Rendered images with source text:

=====

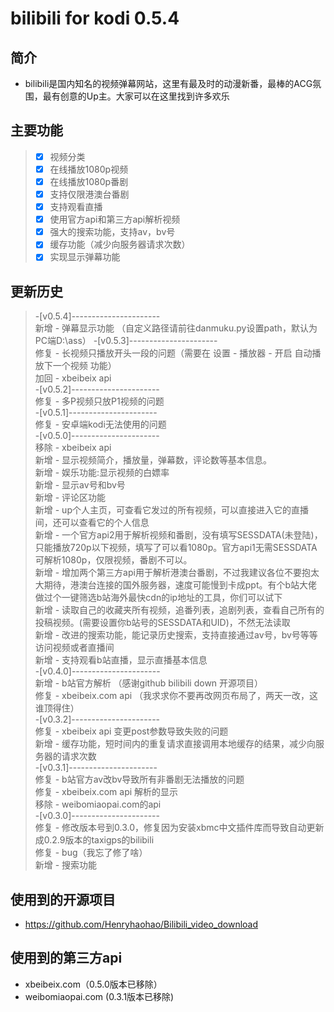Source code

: # bilibili for kodi 0.5.4
## 简介
- bilibili是国内知名的视频弹幕网站，这里有最及时的动漫新番，最棒的ACG氛围，最有创意的Up主。大家可以在这里找到许多欢乐
## 主要功能
> - [x] 视频分类
> - [x] 在线播放1080p视频
> - [x] 在线播放1080p番剧
> - [x] 支持仅限港澳台番剧
> - [x] 支持观看直播
> - [x] 使用官方api和第三方api解析视频
> - [x] 强大的搜索功能，支持av，bv号
> - [x] 缓存功能（减少向服务器请求次数）
> - [x] 实现显示弹幕功能
## 更新历史
> -[v0.5.4]----------------------  
 > 新增 - 弹幕显示功能 （自定义路径请前往danmuku.py设置path，默认为PC端D:\ass）
> -[v0.5.3]----------------------  
 > 修复 - 长视频只播放开头一段的问题（需要在 设置 - 播放器 - 开启 自动播放下一个视频 功能）  
 > 加回 - xbeibeix api  
> -[v0.5.2]----------------------  
 > 修复 - 多P视频只放P1视频的问题  
> -[v0.5.1]----------------------  
 > 修复 - 安卓端kodi无法使用的问题  
 > -[v0.5.0]----------------------  
 > 移除 - xbeibeix api  
 > 新增 - 显示视频简介，播放量，弹幕数，评论数等基本信息。  
 > 新增 - 娱乐功能:显示视频的白嫖率   
 > 新增 - 显示av号和bv号  
 > 新增 - 评论区功能  
 > 新增 - up个人主页，可查看它发过的所有视频，可以直接进入它的直播间，还可以查看它的个人信息  
 > 新增 - 一个官方api2用于解析视频和番剧，没有填写SESSDATA(未登陆)，只能播放720p以下视频，填写了可以看1080p。官方api1无需SESSDATA可解析1080p，仅限视频，番剧不可以。  
 > 新增 - 增加两个第三方api用于解析港澳台番剧，不过我建议各位不要抱太大期待，港澳台连接的国外服务器，速度可能慢到卡成ppt。有个b站大佬做过个一键筛选b站海外最快cdn的ip地址的工具，你们可以试下  
 > 新增 - 读取自己的收藏夹所有视频，追番列表，追剧列表，查看自己所有的投稿视频。(需要设置你b站号的SESSDATA和UID)，不然无法读取  
 > 新增 - 改进的搜索功能，能记录历史搜索，支持直接通过av号，bv号等等访问视频或者直播间  
 > 新增 - 支持观看b站直播，显示直播基本信息    
 > -[v0.4.0]----------------------  
 > 新增 - b站官方解析 （感谢github bilibili down 开源项目）  
 > 修复 - xbeibeix.com api （我求求你不要再改网页布局了，两天一改，这谁顶得住）  
 > -[v0.3.2]----------------------  
 > 修复 - xbeibeix api 变更post参数导致失败的问题  
 > 新增 - 缓存功能，短时间内的重复请求直接调用本地缓存的结果，减少向服务器的请求次数  
 > -[v0.3.1]----------------------  
 > 修复 - b站官方av改bv导致所有非番剧无法播放的问题  
 > 修复 - xbeibeix.com api 解析的显示  
 > 移除 - weibomiaopai.com的api  
 > -[v0.3.0]----------------------  
 > 修复 - 修改版本号到0.3.0，修复因为安装xbmc中文插件库而导致自动更新成0.2.9版本的taxigps的bilibili  
 > 修复 - bug（我忘了修了啥）  
 > 新增 - 搜索功能  
## 使用到的开源项目
- https://github.com/Henryhaohao/Bilibili_video_download
## 使用到的第三方api
- xbeibeix.com（0.5.0版本已移除）
- weibomiaopai.com (0.3.1版本已移除)
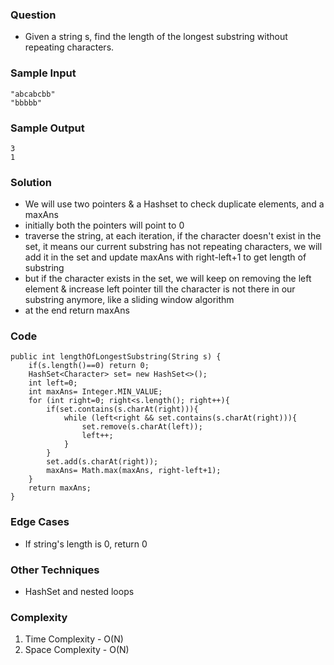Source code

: ### Question
- Given a string s, find the length of the longest substring without repeating characters.

### Sample Input
    "abcabcbb"
    "bbbbb"

### Sample Output
    3
    1

### Solution
- We will use two pointers & a Hashset to check duplicate elements, and a maxAns
- initially both the pointers will point to 0
- traverse the string, at each iteration, if the character doesn't exist in the set, it means our current substring has not repeating characters, we will add it in the set and update maxAns with right-left+1 to get length of substring
- but if the character exists in the set, we will keep on removing the left element & increase left pointer till the character is not there in our substring anymore, like a sliding window algorithm
- at the end return maxAns


### Code
    public int lengthOfLongestSubstring(String s) {
        if(s.length()==0) return 0;
        HashSet<Character> set= new HashSet<>();
        int left=0;
        int maxAns= Integer.MIN_VALUE;
        for (int right=0; right<s.length(); right++){
            if(set.contains(s.charAt(right))){
                while (left<right && set.contains(s.charAt(right))){
                    set.remove(s.charAt(left));
                    left++;
                }
            }
            set.add(s.charAt(right));
            maxAns= Math.max(maxAns, right-left+1);
        }
        return maxAns;
    }

### Edge Cases
- If string's length is 0, return 0

### Other Techniques
- HashSet and nested loops

### Complexity
1. Time Complexity - O(N)
2. Space Complexity - O(N)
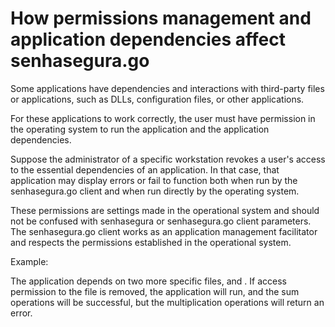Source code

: # How permissions management and application dependencies affect senhasegura.go 

Some applications have dependencies and interactions with third-party files or applications, such as DLLs, configuration files, or other applications.

For these applications to work correctly, the user must have permission in the operating system to run the application and the application dependencies.

Suppose the administrator of a specific workstation revokes a user's access to the essential dependencies of an application. In that case, that application may display errors or fail to function both when run by the senhasegura.go client and when run directly by the operating system.

These permissions are settings made in the operational system and should not be confused with senhasegura or senhasegura.go client parameters. The senhasegura.go client works as an application management facilitator and respects the permissions established in the operational system.

Example:

The  application depends on two more specific files,  and . If access permission to the file  is removed, the application will run, and the sum operations will be successful, but the multiplication operations will return an error.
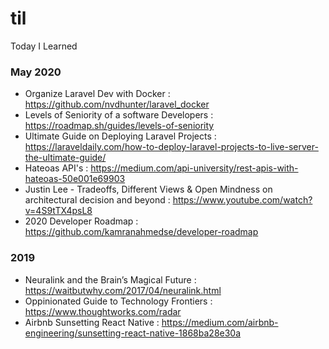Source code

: # til

Today I Learned

### May 2020

- Organize Laravel Dev with Docker : https://github.com/nvdhunter/laravel_docker
- Levels of Seniority of a software Developers : https://roadmap.sh/guides/levels-of-seniority
- Ultimate Guide on Deploying Laravel Projects : https://laraveldaily.com/how-to-deploy-laravel-projects-to-live-server-the-ultimate-guide/
- Hateoas API's : https://medium.com/api-university/rest-apis-with-hateoas-50e001e69903
- Justin Lee - Tradeoffs, Different Views & Open Mindness on architectural decision and beyond : https://www.youtube.com/watch?v=4S9tTX4psL8
- 2020 Developer Roadmap : https://github.com/kamranahmedse/developer-roadmap

### 2019

- Neuralink and the Brain’s Magical Future : https://waitbutwhy.com/2017/04/neuralink.html
- Oppinionated Guide to Technology Frontiers : https://www.thoughtworks.com/radar
- Airbnb Sunsetting React Native : https://medium.com/airbnb-engineering/sunsetting-react-native-1868ba28e30a
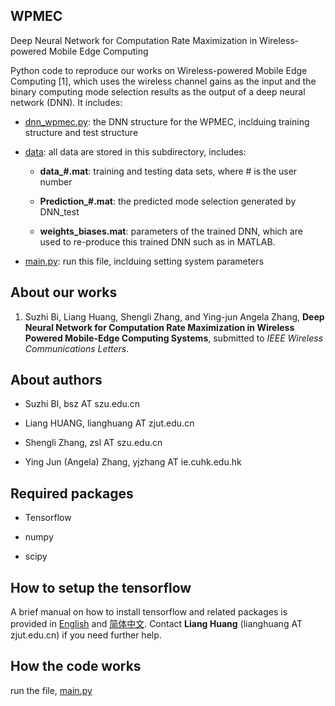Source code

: ## WPMEC

Deep Neural Network for Computation Rate Maximization in Wireless-powered Mobile Edge Computing

Python code to reproduce our works on Wireless-powered Mobile Edge Computing [1], which uses the wireless channel gains as the input and the binary computing mode selection results as the output of a deep neural network (DNN). It includes:

- [dnn_wpmec.py](dnn_wpmec.py): the DNN structure for the WPMEC, inclduing training structure and test structure

- [data](./data): all data are stored in this subdirectory, includes:

  - **data_#.mat**: training and testing data sets, where # is the user number

  - **Prediction_#.mat**: the predicted mode selection generated by DNN_test

  - **weights_biases.mat**: parameters of the trained DNN, which are used to re-produce this trained DNN such as in MATLAB.

- [main.py](main.py): run this file, inclduing setting system parameters


## About our works

1. Suzhi Bi, Liang Huang, Shengli Zhang, and Ying-jun Angela Zhang, **Deep Neural Network for Computation Rate Maximization in Wireless Powered Mobile-Edge Computing Systems**, submitted to *IEEE Wireless Communications Letters*.

## About authors

- Suzhi BI, bsz AT szu.edu.cn

- Liang HUANG, lianghuang AT zjut.edu.cn

- Shengli Zhang, zsl AT szu.edu.cn

- Ying Jun (Angela) Zhang, yjzhang AT ie.cuhk.edu.hk

## Required packages

- Tensorflow

- numpy

- scipy

## How to setup the tensorflow

A brief manual on how to install tensorflow and related packages is provided in [English](./installing_tensorflow_eng.md) and [简体中文](./installing_tensorflow_chn.md). Contact **Liang Huang** (lianghuang AT zjut.edu.cn) if you need further help.

## How the code works

run the file, [main.py](main.py)
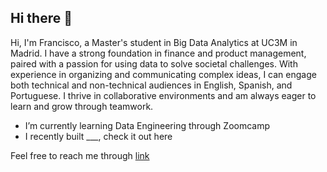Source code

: ## Hi there 👋

Hi, I'm Francisco, a Master's student in Big Data Analytics at UC3M in Madrid. I have a strong foundation in finance and product management, paired with a passion for using data to solve societal challenges. With experience in organizing and communicating complex ideas, I can engage both technical and non-technical audiences in English, Spanish, and Portuguese. I thrive in collaborative environments and am always eager to learn and grow through teamwork.

- I’m currently learning Data Engineering through Zoomcamp
- I recently built ___, check it out here 

Feel free to reach me through [link](https://www.linkedin.com/in/francisco-wagner/)
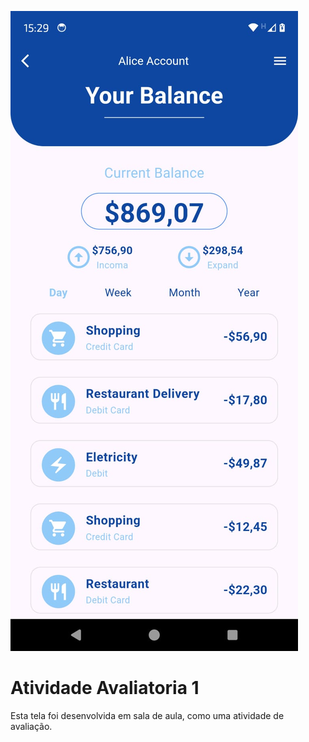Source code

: ![Imagem da tela desenvolvida](https://github.com/acofernandess/flutter_AtividadeAvaliatoria1/blob/main/asset/img/atividade1.jpg) 
# Atividade Avaliatoria 1

Esta tela foi desenvolvida em sala de aula, como uma atividade de avaliação.
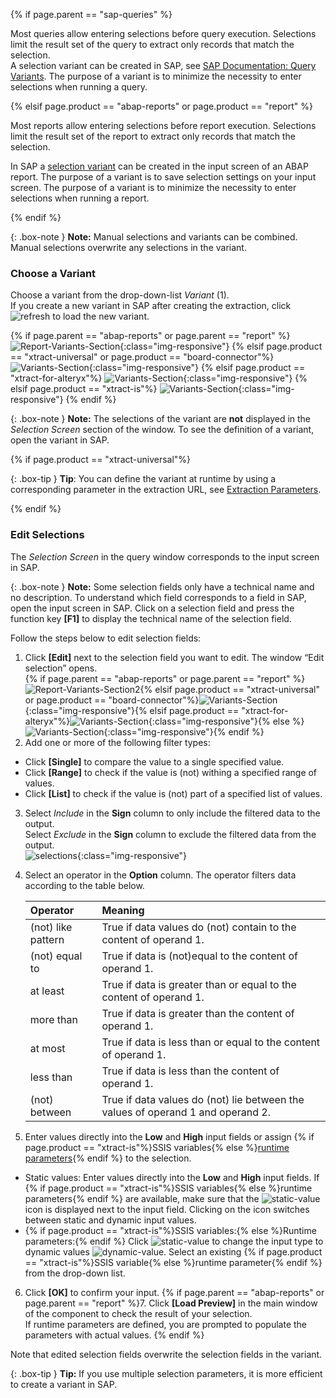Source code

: 
{% if page.parent == "sap-queries" %}

Most queries allow entering selections before query execution.
Selections limit the result set of the query to extract only records that match the selection.<br>
A selection variant can be created in SAP, see [SAP Documentation: Query Variants](https://help.sap.com/docs/SAP_NETWEAVER_750/40d2cb3a4f9249d58e9bbc95f4dbaff8/4e535406a32c4f49e10000000a42189e.html?locale=en-US). 
The purpose of a variant is to minimize the necessity to enter selections when running a query.

{% elsif page.product == "abap-reports" or page.product == "report" %}

Most reports allow entering selections before report execution. 
Selections limit the result set of the report to extract only records that match the selection. 

In SAP a [selection variant](https://help.sap.com/docs/btp/ABAP/3353524716.html) can be created in the input screen of an ABAP report. The purpose of a variant is to save selection settings on your input screen. 
The purpose of a variant is to minimize the necessity to enter selections when running a report.

{% endif %}

{: .box-note }
**Note:** Manual selections and variants can be combined. Manual selections overwrite any selections in the variant.

### Choose a Variant
Choose a variant from the drop-down-list *Variant* (1). <br>
If you create a new variant in SAP after creating the extraction, click ![refresh](/img/content/icons/refresh.png) to load the new variant.

{% if page.parent == "abap-reports" or page.parent == "report" %}
![Report-Variants-Section](/img/content/Report-Variants-Selection.png){:class="img-responsive"}
{% elsif page.product == "xtract-universal" or page.product == "board-connector"%}
![Variants-Section](/img/content/query/query-variant1.png){:class="img-responsive"}
{% elsif page.product == "xtract-for-alteryx"%}
![Variants-Section](/img/content/xfa/query-variant1.png){:class="img-responsive"}
{% elsif page.product == "xtract-is"%}
![Variants-Section](/img/content/xis/query-variant1.png){:class="img-responsive"}
{% endif %}

{: .box-note }
**Note:** The selections of the variant are **not** displayed in the *Selection Screen* section of the window. 
To see the definition of a variant, open the variant in SAP.

{% if page.product == "xtract-universal"%}

{: .box-tip }
**Tip**: You can define the variant at runtime by using a corresponding parameter in the extraction URL, see [Extraction Parameters](../execute-and-automate-extractions/extraction-parameters).

{% endif %}

### Edit Selections

The *Selection Screen* in the query window corresponds to the input screen in SAP.

{: .box-note }
**Note:** Some selection fields only have a technical name and no description. 
To understand which field corresponds to a field in SAP, open the input screen in SAP. 
Click on a selection field and press the function key **[F1]** to display the technical name of the selection field. 

Follow the steps below to edit selection fields:

1. Click **[Edit]** next to the selection field you want to edit. The window “Edit selection” opens.<br>
{% if page.parent == "abap-reports" or page.parent == "report" %}![Report-Variants-Section2](/img/content/Report-Variants-Selection2.png){% elsif page.product == "xtract-universal" or page.product == "board-connector"%}![Variants-Section](/img/content/query/query-variant2.png){:class="img-responsive"}{% elsif page.product == "xtract-for-alteryx"%}![Variants-Section](/img/content/xfa/query-variant2.png){:class="img-responsive"}{% else %}![Variants-Section](/img/content/xis/query-variant2.png){:class="img-responsive"}{% endif %}
2. Add one or more of the following filter types:<br>
- Click **[Single]** to compare the value to a single specified value.<br>
- Click **[Range]** to check if the value is (not) withing a specified range of values.<br>
- Click **[List]** to check if the value is (not) part of a specified list of values.<br>
3. Select *Include* in the **Sign** column to only include the filtered data to the output. <br>
Select *Exclude* in the **Sign** column to exclude the filtered data from the output.<br>
![selections](/img/content/selections.png){:class="img-responsive"}
4. Select an operator in the **Option** column. The operator filters data according to the table below.

   | Operator   |      Meaning      |  
   |:---------|:------------- |
   |(not) like pattern |  True if data values do (not) contain to the content of operand 1.|
   |(not) equal to |  True if data is (not)equal to the content of operand 1.|
   |at least |  True if data is greater than or equal to the content of operand 1.|
   |more than |  True if data is greater than the content of operand 1.|
   |at most | True if data is less than or equal to the content of operand 1.|
   |less than | True if data is less than the content of operand 1.|
   |(not) between | True if data values do (not) lie between the values of operand 1 and operand 2. |
5. Enter values directly into the **Low** and **High** input fields or assign {% if page.product == "xtract-is"%}SSIS variables{% else %}[runtime parameters](./edit-runtime-parameters){% endif %} to the selection. 
- Static values: Enter values directly into the **Low** and **High** input fields. 
If {% if page.product == "xtract-is"%}SSIS variables{% else %}runtime parameters{% endif %} are available, make sure that the ![static-value](/img/content/icons/runtime-parameters-static.png) icon is displayed next to the input field.
Clicking on the icon switches between static and dynamic input values.
- {% if page.product == "xtract-is"%}SSIS variables:{% else %}Runtime parameters:{% endif %} Click ![static-value](/img/content/icons/runtime-parameters-static.png) to change the input type to dynamic values ![dynamic-value](/img/content/icons/runtime-parameters-dynamic.png).
Select an existing {% if page.product == "xtract-is"%}SSIS variable{% else %}runtime parameter{% endif %} from the drop-down list.
6. Click **[OK]** to confirm your input.
{% if page.parent == "abap-reports" or page.parent == "report" %}7. Click **[Load Preview]** in the main window of the component to check the result of your selection. <br>
If runtime parameters are defined, you are prompted to populate the parameters with actual values.
{% endif %}

Note that edited selection fields overwrite the selection fields in the variant. 

{: .box-tip }
**Tip:** If you use multiple selection parameters, it is more efficient to create a variant in SAP.
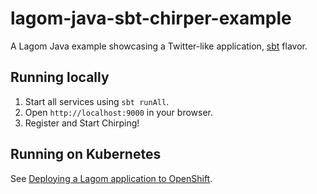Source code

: # lagom-java-sbt-chirper-example

A Lagom Java example showcasing a Twitter-like application, [sbt](https://www.scala-sbt.org/) flavor.

## Running locally

1) Start all services using `sbt runAll`.
2) Open `http://localhost:9000` in your browser.
3) Register and Start Chirping!

## Running on Kubernetes

See [Deploying a Lagom application to OpenShift](https://developer.lightbend.com/guides/openshift-deployment/lagom/index.html).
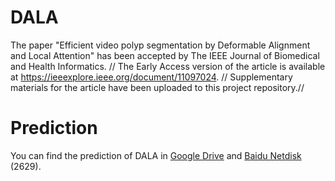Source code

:# DALA
The paper "Efficient video polyp segmentation by Deformable Alignment and Local Attention" has been accepted by The IEEE Journal of Biomedical and Health Informatics. //
The Early Access version of the article is available at https://ieeexplore.ieee.org/document/11097024. //
Supplementary materials for the article have been uploaded to this project repository.//
# Prediction
You can find the prediction of DALA in [Google Drive](https://drive.google.com/file/d/1Px0-5oFQEH5rYIC32SM8wUFUBz_qLeOY/view?usp=drive_link) and [Baidu Netdisk](https://pan.baidu.com/s/11tmC32KuMO3OElcbS_pfLA) (2629).
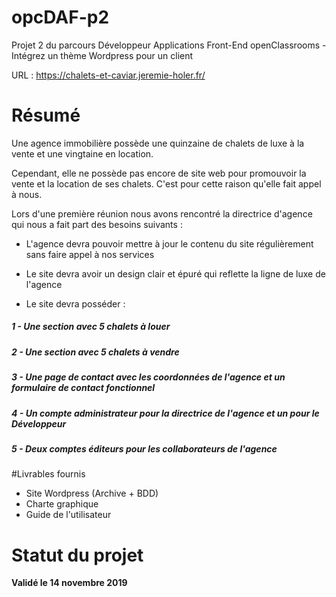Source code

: # opcDAF-p2
Projet 2 du parcours Développeur Applications Front-End openClassrooms - Intégrez un thème Wordpress pour un client

URL : https://chalets-et-caviar.jeremie-holer.fr/

# Résumé

Une agence immobilière possède une quinzaine de chalets de luxe à la vente et une vingtaine en location.

Cependant, elle ne possède pas encore de site web pour promouvoir la vente et la location de ses chalets. C'est pour cette raison qu'elle fait appel à nous.

Lors d'une première réunion nous avons rencontré la directrice d'agence qui nous a fait part des besoins suivants :

- L'agence devra pouvoir mettre à jour le contenu du site régulièrement sans faire appel à nos services

- Le site devra avoir un design clair et épuré qui reflette la ligne de luxe de l'agence

- Le site devra posséder : 

##### 1 - Une section avec 5 chalets à louer

##### 2 - Une section avec 5 chalets à vendre

##### 3 - Une page de contact avec les coordonnées de l'agence et un formulaire de contact fonctionnel

##### 4 - Un compte administrateur pour la directrice de l'agence et un pour le Développeur

##### 5 - Deux comptes éditeurs pour les collaborateurs de l'agence

#Livrables fournis

- Site Wordpress (Archive + BDD)
- Charte graphique
- Guide de l'utilisateur

# Statut du projet

**Validé le 14 novembre 2019**
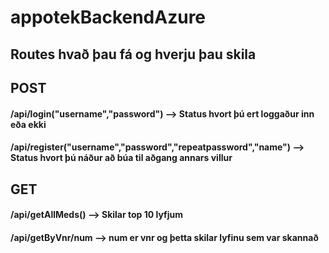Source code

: # appotekBackendAzure
## Routes hvað þau fá og hverju þau skila
## POST
#### /api/login("username","password") --> Status hvort þú ert loggaður inn eða ekki
#### /api/register("username","password","repeatpassword","name") --> Status hvort þú náður að búa til aðgang annars villur
## GET
#### /api/getAllMeds() --> Skilar top 10 lyfjum
#### /api/getByVnr/num --> num er vnr og þetta skilar lyfinu sem var skannað

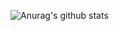 ![Anurag's github stats](https://github-readme-stats.vercel.app/api?username=ksh-code&count_private=true&show_icons=true)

=====

§ Instruction
Reproduce each line of the entries in which the word "hvort" is found.

§ Response
#### /api/login("username","password") --> Status hvort þú ert loggaður inn eða ekki
#### /api/register("username","password","repeatpassword","name") --> Status hvort þú náður að búa til aðgang annars villur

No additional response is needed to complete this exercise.